**ENTRIES SHOWN**
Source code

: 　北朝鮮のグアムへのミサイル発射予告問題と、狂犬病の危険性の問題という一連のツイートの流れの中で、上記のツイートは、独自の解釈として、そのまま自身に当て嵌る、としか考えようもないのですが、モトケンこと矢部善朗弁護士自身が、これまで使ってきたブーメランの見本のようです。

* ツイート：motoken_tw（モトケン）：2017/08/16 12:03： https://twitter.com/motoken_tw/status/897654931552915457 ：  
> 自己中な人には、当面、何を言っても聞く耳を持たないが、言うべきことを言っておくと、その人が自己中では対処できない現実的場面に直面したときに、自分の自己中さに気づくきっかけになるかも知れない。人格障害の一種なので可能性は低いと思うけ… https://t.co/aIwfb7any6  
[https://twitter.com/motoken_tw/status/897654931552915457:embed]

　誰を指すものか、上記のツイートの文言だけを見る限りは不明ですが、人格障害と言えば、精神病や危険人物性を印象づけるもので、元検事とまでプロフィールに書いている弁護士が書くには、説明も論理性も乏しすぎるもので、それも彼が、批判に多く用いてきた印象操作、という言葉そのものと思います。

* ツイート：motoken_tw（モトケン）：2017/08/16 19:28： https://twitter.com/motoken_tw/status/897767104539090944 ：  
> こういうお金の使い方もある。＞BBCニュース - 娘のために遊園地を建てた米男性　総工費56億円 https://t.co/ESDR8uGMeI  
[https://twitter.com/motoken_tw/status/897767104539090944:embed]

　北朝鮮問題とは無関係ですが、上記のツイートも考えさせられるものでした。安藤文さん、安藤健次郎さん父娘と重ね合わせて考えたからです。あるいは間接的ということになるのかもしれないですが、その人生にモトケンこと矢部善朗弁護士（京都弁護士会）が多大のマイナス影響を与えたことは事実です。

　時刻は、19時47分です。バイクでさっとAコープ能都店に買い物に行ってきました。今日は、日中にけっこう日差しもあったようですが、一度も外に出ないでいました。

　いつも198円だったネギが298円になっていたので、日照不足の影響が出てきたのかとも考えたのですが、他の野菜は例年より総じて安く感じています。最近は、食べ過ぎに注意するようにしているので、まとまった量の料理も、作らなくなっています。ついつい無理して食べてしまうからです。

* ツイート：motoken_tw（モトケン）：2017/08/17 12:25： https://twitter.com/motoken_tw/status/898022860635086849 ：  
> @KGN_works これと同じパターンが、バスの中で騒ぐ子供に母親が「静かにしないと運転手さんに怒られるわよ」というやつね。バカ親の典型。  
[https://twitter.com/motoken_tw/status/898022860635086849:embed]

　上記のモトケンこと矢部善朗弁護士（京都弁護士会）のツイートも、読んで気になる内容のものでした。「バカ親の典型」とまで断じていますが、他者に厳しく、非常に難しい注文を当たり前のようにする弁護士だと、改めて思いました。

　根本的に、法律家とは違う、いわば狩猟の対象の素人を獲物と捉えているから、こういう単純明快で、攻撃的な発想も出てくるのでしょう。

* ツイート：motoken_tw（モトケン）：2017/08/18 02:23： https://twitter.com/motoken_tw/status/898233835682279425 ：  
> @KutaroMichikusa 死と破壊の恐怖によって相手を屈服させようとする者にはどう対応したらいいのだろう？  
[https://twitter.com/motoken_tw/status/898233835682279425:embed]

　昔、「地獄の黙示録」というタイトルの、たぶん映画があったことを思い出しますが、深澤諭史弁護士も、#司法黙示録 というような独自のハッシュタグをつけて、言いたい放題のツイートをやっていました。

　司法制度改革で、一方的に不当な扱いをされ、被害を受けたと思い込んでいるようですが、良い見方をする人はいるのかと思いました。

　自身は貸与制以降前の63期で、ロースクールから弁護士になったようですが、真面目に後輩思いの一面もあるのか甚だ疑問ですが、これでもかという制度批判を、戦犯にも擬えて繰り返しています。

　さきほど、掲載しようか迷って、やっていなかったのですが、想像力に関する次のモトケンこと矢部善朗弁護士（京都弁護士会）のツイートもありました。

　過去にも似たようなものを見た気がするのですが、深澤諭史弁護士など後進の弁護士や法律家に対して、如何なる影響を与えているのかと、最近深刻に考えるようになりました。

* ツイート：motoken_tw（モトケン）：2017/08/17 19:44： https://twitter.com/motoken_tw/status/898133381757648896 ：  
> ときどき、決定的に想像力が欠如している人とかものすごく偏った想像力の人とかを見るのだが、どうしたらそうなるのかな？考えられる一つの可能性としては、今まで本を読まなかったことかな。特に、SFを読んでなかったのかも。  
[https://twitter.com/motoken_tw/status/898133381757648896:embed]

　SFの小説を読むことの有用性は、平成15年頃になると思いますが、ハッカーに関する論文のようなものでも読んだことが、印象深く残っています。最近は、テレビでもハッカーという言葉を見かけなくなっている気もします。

**WORK TO COMPLETE**
Working through the records above, copy each line in which "https" is found.

**ANSWER TO THE EXERCISE**
* ツイート：motoken_tw（モトケン）：2017/08/16 12:03： https://twitter.com/motoken_tw/status/897654931552915457 ：  
> 自己中な人には、当面、何を言っても聞く耳を持たないが、言うべきことを言っておくと、その人が自己中では対処できない現実的場面に直面したときに、自分の自己中さに気づくきっかけになるかも知れない。人格障害の一種なので可能性は低いと思うけ… https://t.co/aIwfb7any6  
[https://twitter.com/motoken_tw/status/897654931552915457:embed]
* ツイート：motoken_tw（モトケン）：2017/08/16 19:28： https://twitter.com/motoken_tw/status/897767104539090944 ：  
> こういうお金の使い方もある。＞BBCニュース - 娘のために遊園地を建てた米男性　総工費56億円 https://t.co/ESDR8uGMeI  
[https://twitter.com/motoken_tw/status/897767104539090944:embed]
* ツイート：motoken_tw（モトケン）：2017/08/17 12:25： https://twitter.com/motoken_tw/status/898022860635086849 ：  
[https://twitter.com/motoken_tw/status/898022860635086849:embed]
* ツイート：motoken_tw（モトケン）：2017/08/18 02:23： https://twitter.com/motoken_tw/status/898233835682279425 ：  
[https://twitter.com/motoken_tw/status/898233835682279425:embed]
* ツイート：motoken_tw（モトケン）：2017/08/17 19:44： https://twitter.com/motoken_tw/status/898133381757648896 ：  
[https://twitter.com/motoken_tw/status/898133381757648896:embed]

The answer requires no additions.